Exercise directions
Restate word for word the entries below, starting at the line with "Precisamos validar o formulário." and ending at the line with "ПОСЛЕДНИЕ НОВОСТИ". Keep both end lines and omit the pictures.

Input
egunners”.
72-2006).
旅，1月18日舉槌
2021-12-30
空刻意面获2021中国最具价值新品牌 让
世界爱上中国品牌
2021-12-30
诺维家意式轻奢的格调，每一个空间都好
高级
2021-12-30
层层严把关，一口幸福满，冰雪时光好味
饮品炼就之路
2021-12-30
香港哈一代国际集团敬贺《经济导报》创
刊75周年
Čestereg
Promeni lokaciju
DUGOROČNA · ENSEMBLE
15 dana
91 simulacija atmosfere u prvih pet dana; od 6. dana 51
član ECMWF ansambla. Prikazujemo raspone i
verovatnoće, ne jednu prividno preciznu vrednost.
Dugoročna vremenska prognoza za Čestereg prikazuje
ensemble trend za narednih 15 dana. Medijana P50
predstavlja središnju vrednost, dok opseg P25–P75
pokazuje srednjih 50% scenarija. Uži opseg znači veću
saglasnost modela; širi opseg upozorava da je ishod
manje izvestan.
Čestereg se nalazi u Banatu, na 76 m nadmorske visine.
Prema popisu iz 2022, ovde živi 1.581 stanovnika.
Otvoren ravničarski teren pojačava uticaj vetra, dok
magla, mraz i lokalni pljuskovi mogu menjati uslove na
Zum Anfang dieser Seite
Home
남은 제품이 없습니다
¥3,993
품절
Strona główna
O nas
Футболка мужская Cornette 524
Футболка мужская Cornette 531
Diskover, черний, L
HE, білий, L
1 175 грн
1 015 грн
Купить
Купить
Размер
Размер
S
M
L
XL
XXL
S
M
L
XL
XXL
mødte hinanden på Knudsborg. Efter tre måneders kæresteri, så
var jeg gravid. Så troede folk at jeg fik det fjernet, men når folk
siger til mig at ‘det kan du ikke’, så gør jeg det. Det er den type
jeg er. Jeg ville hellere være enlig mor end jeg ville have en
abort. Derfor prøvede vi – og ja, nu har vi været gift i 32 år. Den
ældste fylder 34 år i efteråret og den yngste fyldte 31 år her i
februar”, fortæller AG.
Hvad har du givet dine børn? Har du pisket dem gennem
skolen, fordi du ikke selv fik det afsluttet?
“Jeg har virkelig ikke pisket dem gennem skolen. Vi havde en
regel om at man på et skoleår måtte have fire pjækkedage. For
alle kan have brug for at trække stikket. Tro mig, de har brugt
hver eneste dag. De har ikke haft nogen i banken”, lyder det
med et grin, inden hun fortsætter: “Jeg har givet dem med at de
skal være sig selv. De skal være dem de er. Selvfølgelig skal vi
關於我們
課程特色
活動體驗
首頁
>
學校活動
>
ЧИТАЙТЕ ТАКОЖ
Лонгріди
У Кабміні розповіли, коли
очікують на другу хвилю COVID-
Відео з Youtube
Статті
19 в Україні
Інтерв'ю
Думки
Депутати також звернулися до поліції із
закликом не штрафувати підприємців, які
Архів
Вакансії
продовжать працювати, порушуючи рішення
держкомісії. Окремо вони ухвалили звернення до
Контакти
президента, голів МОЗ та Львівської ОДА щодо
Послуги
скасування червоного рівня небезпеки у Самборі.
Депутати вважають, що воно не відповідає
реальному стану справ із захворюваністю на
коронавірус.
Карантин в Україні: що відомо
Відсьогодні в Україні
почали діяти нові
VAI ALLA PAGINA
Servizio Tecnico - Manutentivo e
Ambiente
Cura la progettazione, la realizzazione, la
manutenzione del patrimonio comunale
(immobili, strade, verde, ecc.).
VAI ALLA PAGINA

...

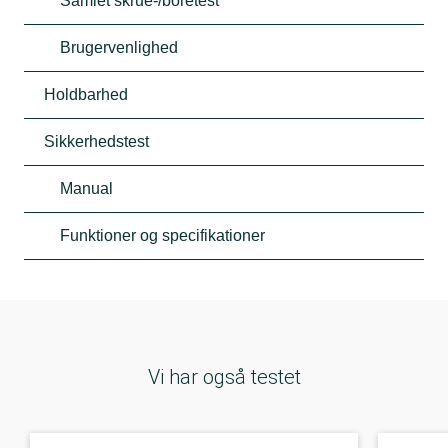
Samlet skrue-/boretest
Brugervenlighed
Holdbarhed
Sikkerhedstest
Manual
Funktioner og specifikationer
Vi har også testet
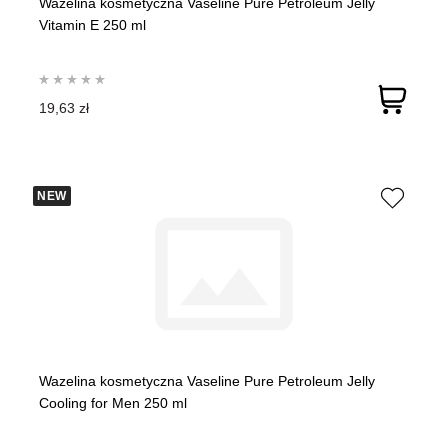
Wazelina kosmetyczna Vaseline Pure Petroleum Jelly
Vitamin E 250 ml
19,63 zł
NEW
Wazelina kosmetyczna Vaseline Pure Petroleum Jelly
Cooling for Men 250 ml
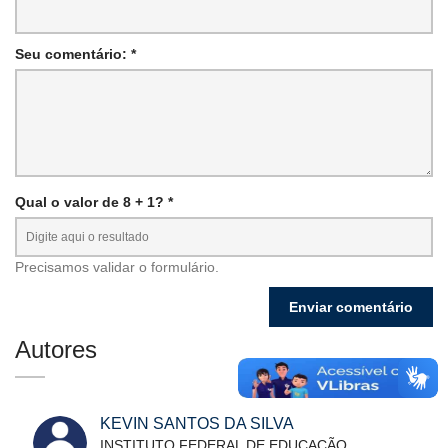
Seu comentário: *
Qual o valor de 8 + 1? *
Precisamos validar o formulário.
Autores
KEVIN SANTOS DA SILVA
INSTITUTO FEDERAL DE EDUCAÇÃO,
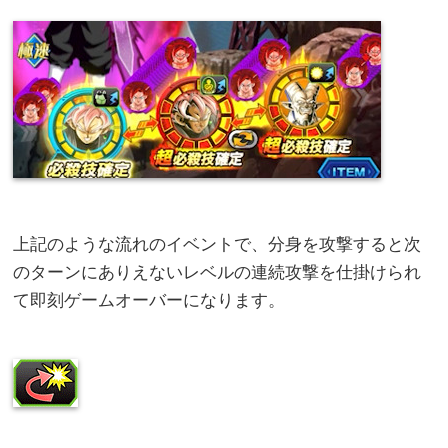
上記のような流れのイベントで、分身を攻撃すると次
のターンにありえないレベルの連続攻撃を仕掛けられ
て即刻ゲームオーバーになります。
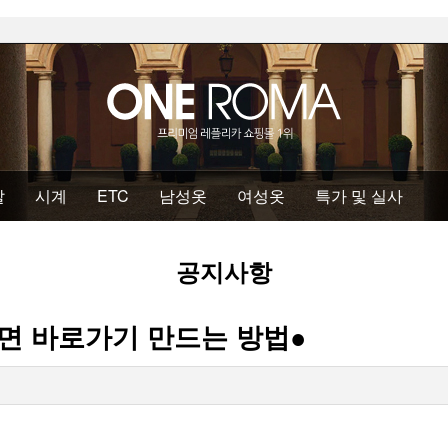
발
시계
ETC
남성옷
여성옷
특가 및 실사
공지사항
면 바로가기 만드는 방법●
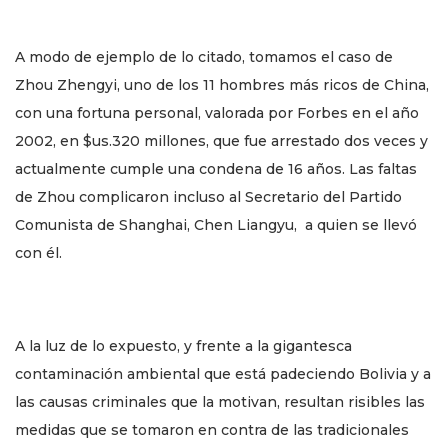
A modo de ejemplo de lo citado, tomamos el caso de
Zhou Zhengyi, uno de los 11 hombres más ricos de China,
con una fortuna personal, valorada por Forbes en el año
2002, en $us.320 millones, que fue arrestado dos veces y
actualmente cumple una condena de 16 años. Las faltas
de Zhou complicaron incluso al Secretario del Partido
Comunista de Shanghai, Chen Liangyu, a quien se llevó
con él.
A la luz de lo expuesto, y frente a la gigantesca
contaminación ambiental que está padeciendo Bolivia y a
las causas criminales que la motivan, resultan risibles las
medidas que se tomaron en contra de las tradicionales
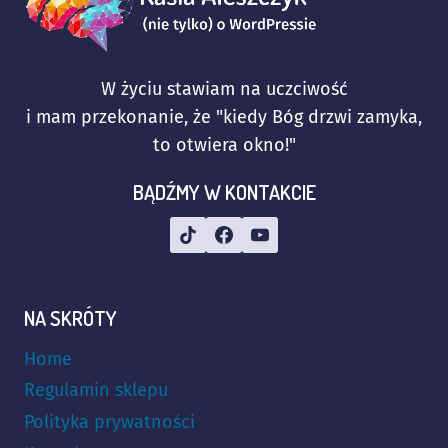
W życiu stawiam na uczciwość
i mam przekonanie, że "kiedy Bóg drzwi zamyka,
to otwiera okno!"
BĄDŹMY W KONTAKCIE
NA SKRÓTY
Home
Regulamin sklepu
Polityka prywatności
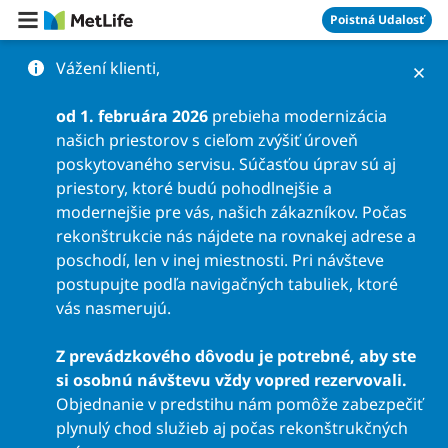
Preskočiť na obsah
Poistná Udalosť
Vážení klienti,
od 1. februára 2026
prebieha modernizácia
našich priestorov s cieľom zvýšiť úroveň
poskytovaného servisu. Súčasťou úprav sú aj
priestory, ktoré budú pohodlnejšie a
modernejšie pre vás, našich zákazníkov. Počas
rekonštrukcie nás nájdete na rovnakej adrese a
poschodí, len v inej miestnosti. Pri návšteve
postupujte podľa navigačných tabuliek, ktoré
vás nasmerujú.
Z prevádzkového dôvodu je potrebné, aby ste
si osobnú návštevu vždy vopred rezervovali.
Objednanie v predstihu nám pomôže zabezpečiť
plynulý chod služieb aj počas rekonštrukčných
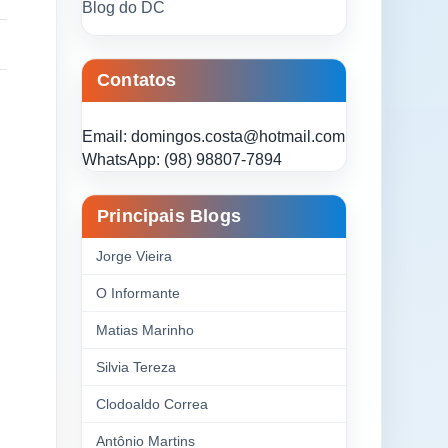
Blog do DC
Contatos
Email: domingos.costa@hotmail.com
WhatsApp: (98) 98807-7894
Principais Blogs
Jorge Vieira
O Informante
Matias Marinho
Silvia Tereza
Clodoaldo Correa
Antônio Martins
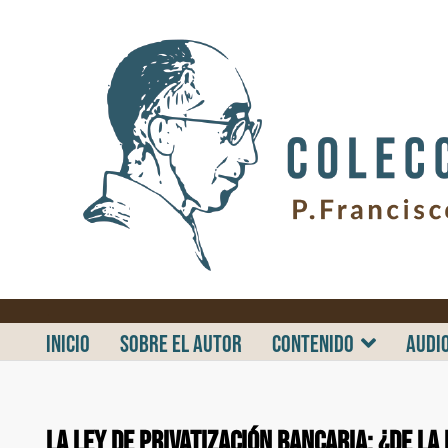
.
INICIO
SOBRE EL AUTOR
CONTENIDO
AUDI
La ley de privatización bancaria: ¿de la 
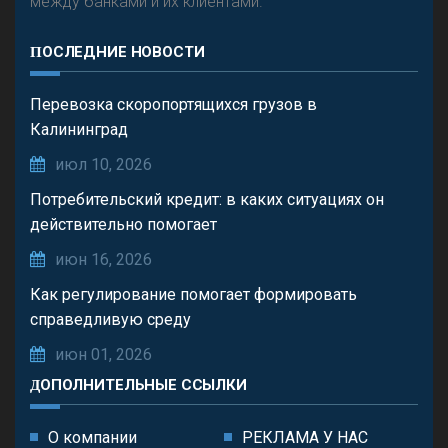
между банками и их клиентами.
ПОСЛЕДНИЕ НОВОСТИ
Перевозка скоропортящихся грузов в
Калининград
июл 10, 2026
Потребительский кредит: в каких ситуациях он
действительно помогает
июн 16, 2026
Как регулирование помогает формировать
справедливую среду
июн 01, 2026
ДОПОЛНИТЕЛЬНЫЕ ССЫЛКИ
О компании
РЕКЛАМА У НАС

--

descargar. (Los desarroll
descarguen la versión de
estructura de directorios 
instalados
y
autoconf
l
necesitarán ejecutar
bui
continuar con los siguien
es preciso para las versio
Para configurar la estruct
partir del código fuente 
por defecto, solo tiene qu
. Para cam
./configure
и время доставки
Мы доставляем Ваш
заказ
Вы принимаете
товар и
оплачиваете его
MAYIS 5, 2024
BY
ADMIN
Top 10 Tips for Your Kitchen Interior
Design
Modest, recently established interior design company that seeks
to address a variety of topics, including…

Response to the task
Precisamos validar o formulário.
Autores
KEVIN SANTOS DA SILVA
INSTITUTO FEDERAL DE EDUCAÇÃO,
上記のような流れのイベントで、分身を攻撃すると次
のターンにありえないレベルの連続攻撃を仕掛けられ
て即刻ゲームオーバーになります。
발
시계
ETC
남성옷
여성옷
특가 및 실사
공지사항
면 바로가기 만드는 방법●
A modo de ejemplo de lo citado, tomamos el caso de
Zhou Zhengyi, uno de los 11 hombres más ricos de China,
con una fortuna personal, valorada por Forbes en el año
2002, en $us.320 millones, que fue arrestado dos veces y
actualmente cumple una condena de 16 años. Las faltas
de Zhou complicaron incluso al Secretario del Partido
Comunista de Shanghai, Chen Liangyu, a quien se llevó
con él.
A la luz de lo expuesto, y frente a la gigantesca
contaminación ambiental que está padeciendo Bolivia y a
las causas criminales que la motivan, resultan risibles las
medidas que se tomaron en contra de las tradicionales
W życiu stawiam na uczciwość
i mam przekonanie, że "kiedy Bóg drzwi zamyka,
to otwiera okno!"
BĄDŹMY W KONTAKCIE
NA SKRÓTY
Home
Regulamin sklepu
Polityka prywatności
Preskočiť na obsah
Poistná Udalosť
Vážení klienti,
od 1. februára 2026
prebieha modernizácia
našich priestorov s cieľom zvýšiť úroveň
poskytovaného servisu. Súčasťou úprav sú aj
priestory, ktoré budú pohodlnejšie a
modernejšie pre vás, našich zákazníkov. Počas
rekonštrukcie nás nájdete na rovnakej adrese a
poschodí, len v inej miestnosti. Pri návšteve
postupujte podľa navigačných tabuliek, ktoré
vás nasmerujú.
Z prevádzkového dôvodu je potrebné, aby ste
si osobnú návštevu vždy vopred rezervovali.
Objednanie v predstihu nám pomôže zabezpečiť
plynulý chod služieb aj počas rekonštrukčných
Blog do DC
Contatos
Email: domingos.costa@hotmail.com
WhatsApp: (98) 98807-7894
Principais Blogs
Jorge Vieira
O Informante
Matias Marinho
Silvia Tereza
Clodoaldo Correa
Antônio Martins
.
INICIO
SOBRE EL AUTOR
CONTENIDO
AUDI
La ley de privatización bancaria: ¿de la 
между банками и их клиентами.
ПОСЛЕДНИЕ НОВОСТИ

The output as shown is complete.